È l’incontro tra due violenze: simbolica, quella di Giasone, reale e quella di Medea. Si tratta di una tragedia non come rappresaglia individuale, ma come uno scontro tra due concezioni delle forze, umana e magica, di un uomo ambizioso e una donna stratega. Sabato primo luglio, nuovo appuntamento della rassegna “Pompei Theatrum Mundi”.
Nella spettacolare cornice del teatro grande del parco archeologico di Pompei, è andata in scena la tragedia: “Medea” di Euripide. Con la regia di Federico Tiezzi si è potuto assistere a una Medea che sogna il mondo del prima, un mondo tribale lontano, e una terra che si macchia dai rimorsi.

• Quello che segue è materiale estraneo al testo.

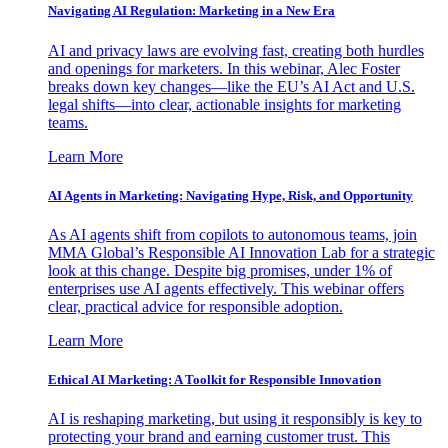
Navigating AI Regulation: Marketing in a New Era
AI and privacy laws are evolving fast, creating both hurdles
and openings for marketers. In this webinar, Alec Foster
breaks down key changes—like the EU’s AI Act and U.S.
legal shifts—into clear, actionable insights for marketing
teams.
Learn More
AI Agents in Marketing: Navigating Hype, Risk, and Opportunity
As AI agents shift from copilots to autonomous teams, join
MMA Global’s Responsible AI Innovation Lab for a strategic
look at this change. Despite big promises, under 1% of
enterprises use AI agents effectively. This webinar offers
clear, practical advice for responsible adoption.
Learn More
Ethical AI Marketing: A Toolkit for Responsible Innovation
AI is reshaping marketing, but using it responsibly is key to
protecting your brand and earning customer trust. This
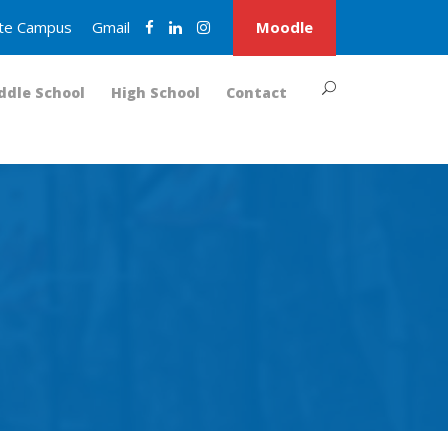
nite Campus
Gmail
Moodle
ddle School
High School
Contact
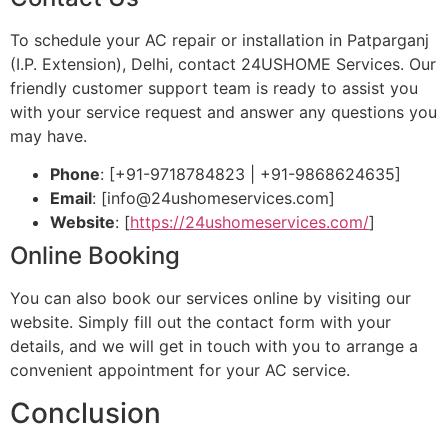
To schedule your AC repair or installation in Patparganj
(I.P. Extension), Delhi, contact 24USHOME Services. Our
friendly customer support team is ready to assist you
with your service request and answer any questions you
may have.
Phone
: [+91-9718784823 | +91-9868624635]
Email
: [
info@24ushomeservices.com
]
Website
: [
https://24ushomeservices.com/
]
Online Booking
You can also book our services online by visiting our
website. Simply fill out the contact form with your
details, and we will get in touch with you to arrange a
convenient appointment for your AC service.
Conclusion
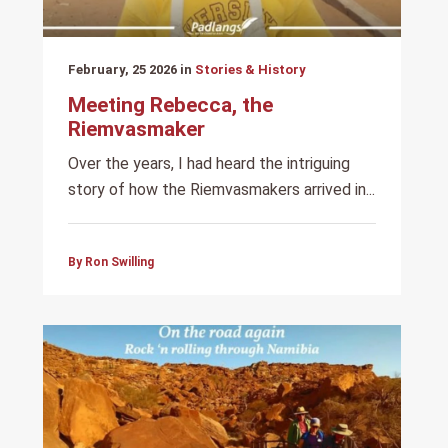
February, 25 2026 in
Stories & History
Meeting Rebecca, the
Riemvasmaker
Over the years, I had heard the intriguing
story of how the Riemvasmakers arrived in...
By Ron Swilling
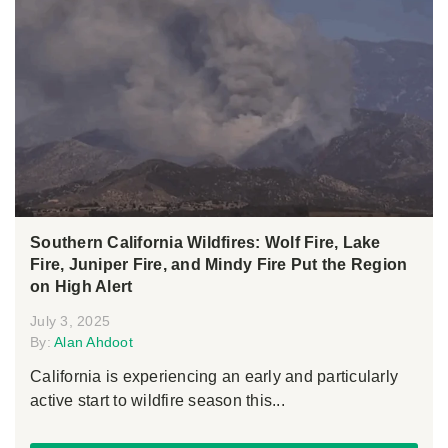
Southern California Wildfires: Wolf Fire, Lake
Fire, Juniper Fire, and Mindy Fire Put the Region
on High Alert
July 3, 2025
By:
Alan Ahdoot
California is experiencing an early and particularly
active start to wildfire season this...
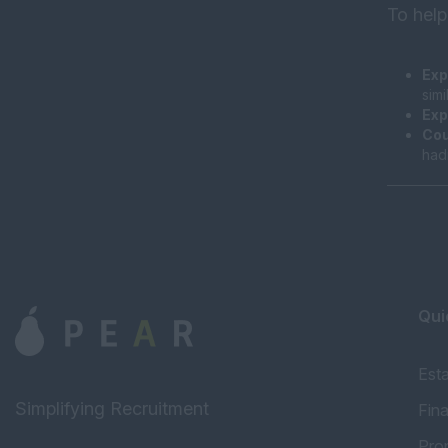
To help
Exp
sim
Exp
Cou
had
Qui
Est
Simplifying Recruitment
Fin
Pro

Una perfetta narrazione della nutrice che detta il tempo del racconto, una voce che intende fermare l’ira della vendetta da parte di Medea contro Giasone. Durante la rappresentazione si è potuto percepire lo scontro tra una società arcaica e una società che potremmo definire post-industrale.
Tra debolezze, dolori e sfide, Medea afferma la sua forza vendicativa contro Giasone, contrapponendo la distruzione fisica della famiglia: il corpo viene prima di ogni metafora, soccombono i figli, soccombe l’idea stessa del futuro. Alla fine, resta soltanto il silenzio.
A dare vita alla messa in scena, sono saliti sul palco: Laura Marinoni (Medea), Alessandro Averone (Giasone), Debora Zulini (la Nutrice), Riccardo Liovemore (Pedagogo), Roberto Latini (Creonte), Luigi Tabita (Egeo), Sandra Toffolatti (nunzio), Francesca Ciocchetti (prima Corifea).
Alla tragedia si aggiungono le voci del coro che compongono la musicalità e il ritmo parlato che preclude lo sterminio. Medea entra in scena dopo che la nutrice ha narrato come dalla Colchide, la principessa discendente dal sole, abbia seguito Giasone a Corinto, e là sia stata abbandonata per Glauce, figlia del re Creonte. Si sentono quindi i lamenti e le urla di Medea, mentre il coro è in scena, finché la protagonista entra e denuncia la propria condizione, sfortunata come quella che è, in genere, femminile. Entra, questa volta Creonte con l’intenzione di esiliare Medea ma, grazie alla sua abilità, riesce a strappargli un giorno in più a permanere a Corinto. Da qui, la minaccia e la vendetta contro Giasone, con maggiore convinzione strategica stimolata dall’incontro con il re di Atene, Egeo.
Dopo aver inviato per mano dei propri figli dei doni avvelenati a Glauce, che uccideranno lei e il padre, Medea uccide i figli, annientando così l’esistenza di Giasone portando con sé i corpi dei suoi fanciulli sul carro del Sole, verso Atene. Alla fine, chi era salito sul carro dei vincitori (Giasone), è caduto distruggendo, appunto, l’idea stessa del futuro.